**Set problem 1:** Reproduce the listing word for word, starting at its beginning and stopping after the line that contains "n1 [fontcolor=black height=0.2". Leave the pictures out of your copy.

Cape Town’s Beaches and the balance between Nature and Recreation

Think of a city with invitingly sunny shores. Los Angeles. Myrtle Beach. Sydney. Cape Town. All lie close to latitude 34° (north or south). All offer great beaches and ample sunshine, a magnet to vacationers. That’s probably about as far as a general comparison can go.

Clifton 4th Beach

Clifton 4th Beach

Cape Town and Sydney are of course situated in the Southern Hemisphere, so that summer and winter seasons are the reverse of those in the Northern Hemisphere. This is a wonderful benefit for vacationers and honeymooners who are able to escape the winter blues in Europe, Asia or North America, by flying off to soak up the sun on a sandy beach ‘down south’ or ‘down under’.

Cape Town has yet another incomparable quality that attracts visitors from around the world. In 1580, the stunning mountain, ocean and coastal vistas of the region prompted Sir Francis Drake to note that this is the “fairest Cape in the circumference of the world”.  There’s no record however of his comments when he saw Cape Town’s beaches for the first time!

**Set problem 2:**
Answer these questions from the Cape Town beaches text.
(a) Close to what latitude do the four cities named at the start lie?
(b) In what year did Sir Francis Drake call the region the "fairest Cape in the circumference of the world"?
(c) Which two of the named cities are in the Southern Hemisphere?

[Stored data entries]
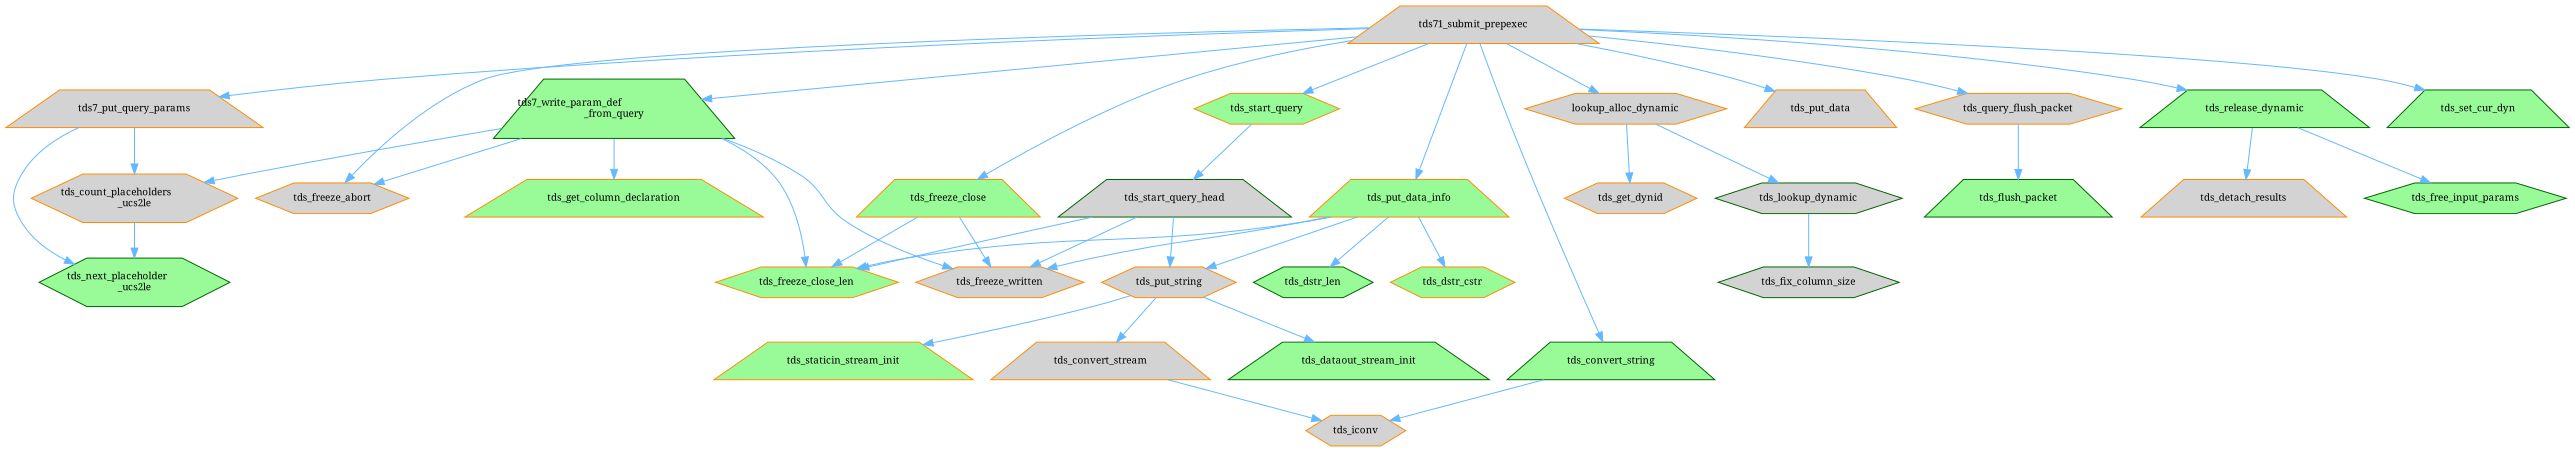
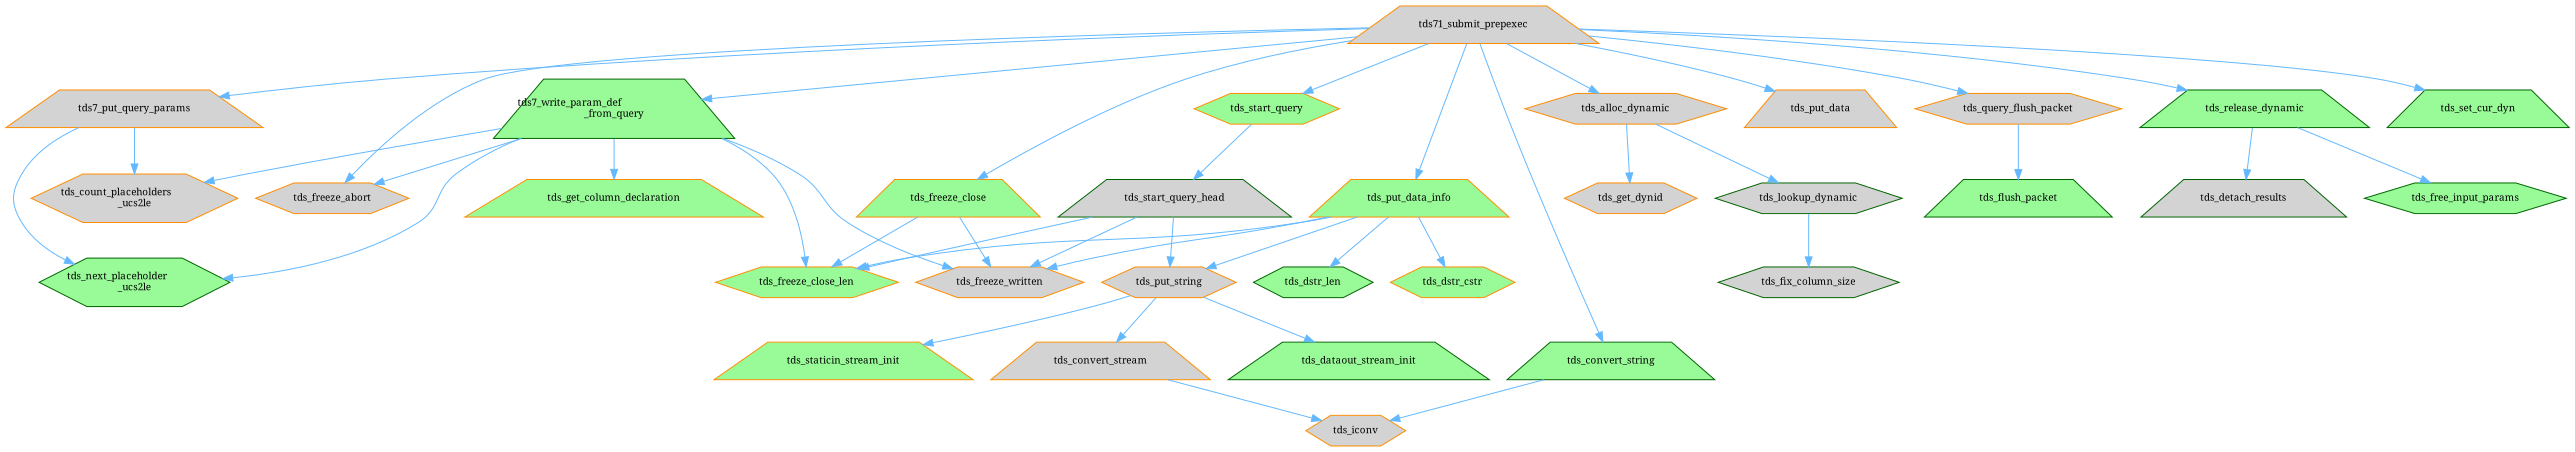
  digraph {
    fontname="Noto Serif"
    rankdir=TB
    node [color=darkorange fillcolor=lightgrey fontname="Noto Serif" fontsize=10 shape=trapezium style=filled]
    edge [color=steelblue1 fontname="Noto Serif" fontsize=10 labelfontname=Helvetica labelfontsize=10 style=solid]
    n1 [fontcolor=black height=0.2 label=tds71_submit_prepexec width=0.4]
    n2 [height=0.2 label=tds7_put_query_params width=0.4]
    n3 [color=darkgreen fillcolor=palegreen height=0.2 label="tds7_write_param_def\l_from_query" width=0.4]
    n4 [height=0.2 label=tds_freeze_abort shape=hexagon width=0.4]
-   n5 [height=0.2 label=lookup_alloc_dynamic shape=hexagon width=0.4]
+   n5 [height=0.2 label=tds_alloc_dynamic shape=hexagon width=0.4]
    n6 [color=darkgreen fillcolor=palegreen height=0.2 label=tds_convert_string width=0.4]
    n7 [fillcolor=palegreen height=0.2 label=tds_freeze_close width=0.4]
    n8 [height=0.2 label=tds_put_data width=0.4]
    n9 [fillcolor=palegreen height=0.2 label=tds_put_data_info width=0.4]
    n10 [height=0.2 label=tds_query_flush_packet shape=hexagon width=0.4]
    n11 [color=darkgreen fillcolor=palegreen height=0.2 label=tds_release_dynamic width=0.4]
    n12 [color=darkgreen fillcolor=palegreen height=0.2 label=tds_set_cur_dyn width=0.4]
    n13 [fillcolor=palegreen height=0.2 label=tds_start_query shape=hexagon width=0.4]
    n14 [height=0.2 label="tds_count_placeholders\l_ucs2le" shape=hexagon width=0.4]
    n15 [color=darkgreen fillcolor=palegreen height=0.2 label="tds_next_placeholder\l_ucs2le" shape=hexagon width=0.4]
    n16 [fillcolor=palegreen height=0.2 label=tds_freeze_close_len shape=hexagon width=0.4]
    n17 [height=0.2 label=tds_freeze_written shape=hexagon width=0.4]
    n18 [fillcolor=palegreen height=0.2 label=tds_get_column_declaration width=0.4]
    n19 [height=0.2 label=tds_get_dynid shape=hexagon width=0.4]
    n20 [color=darkgreen height=0.2 label=tds_lookup_dynamic shape=hexagon width=0.4]
    n21 [height=0.2 label=tds_iconv shape=hexagon width=0.4]
    n22 [height=0.2 label=tds_put_string shape=hexagon width=0.4]
    n23 [fillcolor=palegreen height=0.2 label=tds_dstr_cstr shape=hexagon width=0.4]
    n24 [color=darkgreen fillcolor=palegreen height=0.2 label=tds_dstr_len shape=hexagon width=0.4]
    n25 [color=darkgreen fillcolor=palegreen height=0.2 label=tds_flush_packet width=0.4]
-   n26 [height=0.2 label=tds_detach_results width=0.4]
+   n26 [color=darkgreen height=0.2 label=tds_detach_results width=0.4]
    n27 [color=darkgreen fillcolor=palegreen height=0.2 label=tds_free_input_params shape=hexagon width=0.4]
    n28 [color=darkgreen height=0.2 label=tds_start_query_head width=0.4]
    n29 [height=0.2 label=tds_convert_stream width=0.4]
    n30 [color=darkgreen fillcolor=palegreen height=0.2 label=tds_dataout_stream_init width=0.4]
    n31 [fillcolor=palegreen height=0.2 label=tds_staticin_stream_init width=0.4]
    n32 [color=darkgreen height=0.2 label=tds_fix_column_size shape=hexagon width=0.4]
    n1 -> n2
    n1 -> n3
    n1 -> n4
    n1 -> n5
    n1 -> n6
    n1 -> n7
    n1 -> n8
    n1 -> n9
    n1 -> n10
    n1 -> n11
    n1 -> n12
    n1 -> n13
    n2 -> n14
    n2 -> n15
    n3 -> n4
    n3 -> n14
    n3 -> n16
    n3 -> n17
    n3 -> n18
    n5 -> n19
    n5 -> n20
    n6 -> n21
    n7 -> n16
    n7 -> n17
    n9 -> n16
    n9 -> n17
    n9 -> n22
    n9 -> n23
    n9 -> n24
    n10 -> n25
    n11 -> n26
    n11 -> n27
    n13 -> n28
-   n14 -> n15
+   n3 -> n15
    n20 -> n32
    n22 -> n29
    n22 -> n30
    n22 -> n31
    n28 -> n16
    n28 -> n17
    n28 -> n22
    n29 -> n21
  }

**Output 1:**
  digraph {
    fontname="Noto Serif"
    rankdir=TB
    node [color=darkorange fillcolor=lightgrey fontname="Noto Serif" fontsize=10 shape=trapezium style=filled]
    edge [color=steelblue1 fontname="Noto Serif" fontsize=10 labelfontname=Helvetica labelfontsize=10 style=solid]
    n1 [fontcolor=black height=0.2 label=tds71_submit_prepexec width=0.4]

**Output 2:**
(a) Latitude 34°, north or south.
(b) 1580.
(c) Cape Town and Sydney.